> **Aim of the task**
Write out exactly the lines of the entries below from the one holding "73: (61, 142)" to the one holding "81: (90, 157)", inclusive, and leave out all other lines.

[Point tracking data]

======

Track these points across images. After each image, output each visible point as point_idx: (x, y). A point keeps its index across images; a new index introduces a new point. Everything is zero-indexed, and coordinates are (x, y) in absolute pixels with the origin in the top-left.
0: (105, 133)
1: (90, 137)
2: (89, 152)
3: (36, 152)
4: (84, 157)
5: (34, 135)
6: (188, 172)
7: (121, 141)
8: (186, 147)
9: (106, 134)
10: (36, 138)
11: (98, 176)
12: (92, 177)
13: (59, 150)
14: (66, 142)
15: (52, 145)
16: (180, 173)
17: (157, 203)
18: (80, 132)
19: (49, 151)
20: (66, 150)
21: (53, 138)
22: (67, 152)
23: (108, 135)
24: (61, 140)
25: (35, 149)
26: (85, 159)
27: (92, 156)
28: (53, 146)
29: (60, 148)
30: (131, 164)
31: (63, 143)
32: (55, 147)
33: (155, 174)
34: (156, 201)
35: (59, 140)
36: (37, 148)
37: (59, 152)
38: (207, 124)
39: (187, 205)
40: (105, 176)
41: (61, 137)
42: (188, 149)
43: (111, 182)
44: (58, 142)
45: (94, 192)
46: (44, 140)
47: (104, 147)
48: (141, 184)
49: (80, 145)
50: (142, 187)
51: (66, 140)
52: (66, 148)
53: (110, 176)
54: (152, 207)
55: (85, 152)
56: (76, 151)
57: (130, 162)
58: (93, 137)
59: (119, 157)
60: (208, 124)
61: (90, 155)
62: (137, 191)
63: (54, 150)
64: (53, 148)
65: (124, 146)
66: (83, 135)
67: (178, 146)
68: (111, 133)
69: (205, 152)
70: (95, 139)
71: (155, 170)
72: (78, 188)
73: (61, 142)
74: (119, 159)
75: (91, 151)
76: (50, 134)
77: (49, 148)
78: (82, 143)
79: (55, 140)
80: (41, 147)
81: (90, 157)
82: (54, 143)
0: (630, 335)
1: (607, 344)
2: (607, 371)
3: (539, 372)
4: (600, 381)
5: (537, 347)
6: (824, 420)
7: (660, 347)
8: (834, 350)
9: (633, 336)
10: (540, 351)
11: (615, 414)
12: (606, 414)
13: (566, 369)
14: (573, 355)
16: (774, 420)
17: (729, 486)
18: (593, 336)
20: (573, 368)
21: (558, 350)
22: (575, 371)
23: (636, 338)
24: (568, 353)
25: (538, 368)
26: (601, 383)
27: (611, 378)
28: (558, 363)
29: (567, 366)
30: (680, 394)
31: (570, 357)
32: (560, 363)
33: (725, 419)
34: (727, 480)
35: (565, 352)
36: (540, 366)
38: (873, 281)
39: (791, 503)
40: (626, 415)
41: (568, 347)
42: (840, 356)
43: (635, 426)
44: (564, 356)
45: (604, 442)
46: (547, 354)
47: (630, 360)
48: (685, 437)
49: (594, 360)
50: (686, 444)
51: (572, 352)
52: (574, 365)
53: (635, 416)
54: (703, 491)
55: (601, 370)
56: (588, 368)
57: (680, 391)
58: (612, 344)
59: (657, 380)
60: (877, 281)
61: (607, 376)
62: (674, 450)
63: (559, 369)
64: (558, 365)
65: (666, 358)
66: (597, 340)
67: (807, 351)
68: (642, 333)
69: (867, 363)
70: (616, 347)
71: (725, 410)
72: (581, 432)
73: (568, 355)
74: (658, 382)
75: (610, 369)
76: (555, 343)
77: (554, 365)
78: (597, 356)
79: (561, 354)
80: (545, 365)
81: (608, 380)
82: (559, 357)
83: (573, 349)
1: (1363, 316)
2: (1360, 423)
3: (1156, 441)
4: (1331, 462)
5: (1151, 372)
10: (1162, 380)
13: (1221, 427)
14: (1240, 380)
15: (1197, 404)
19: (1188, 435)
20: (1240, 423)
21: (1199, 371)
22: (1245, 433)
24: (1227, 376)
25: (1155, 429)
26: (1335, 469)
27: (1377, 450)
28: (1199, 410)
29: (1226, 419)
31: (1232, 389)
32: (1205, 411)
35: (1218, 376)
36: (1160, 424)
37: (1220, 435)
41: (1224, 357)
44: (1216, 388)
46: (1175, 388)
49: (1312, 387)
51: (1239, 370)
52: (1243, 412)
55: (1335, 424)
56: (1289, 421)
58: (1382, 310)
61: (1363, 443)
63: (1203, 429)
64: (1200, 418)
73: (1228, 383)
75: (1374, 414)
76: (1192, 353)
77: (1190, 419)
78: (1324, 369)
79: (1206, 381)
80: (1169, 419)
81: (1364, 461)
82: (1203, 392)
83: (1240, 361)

======

> **Answer to this task**
73: (61, 142)
74: (119, 159)
75: (91, 151)
76: (50, 134)
77: (49, 148)
78: (82, 143)
79: (55, 140)
80: (41, 147)
81: (90, 157)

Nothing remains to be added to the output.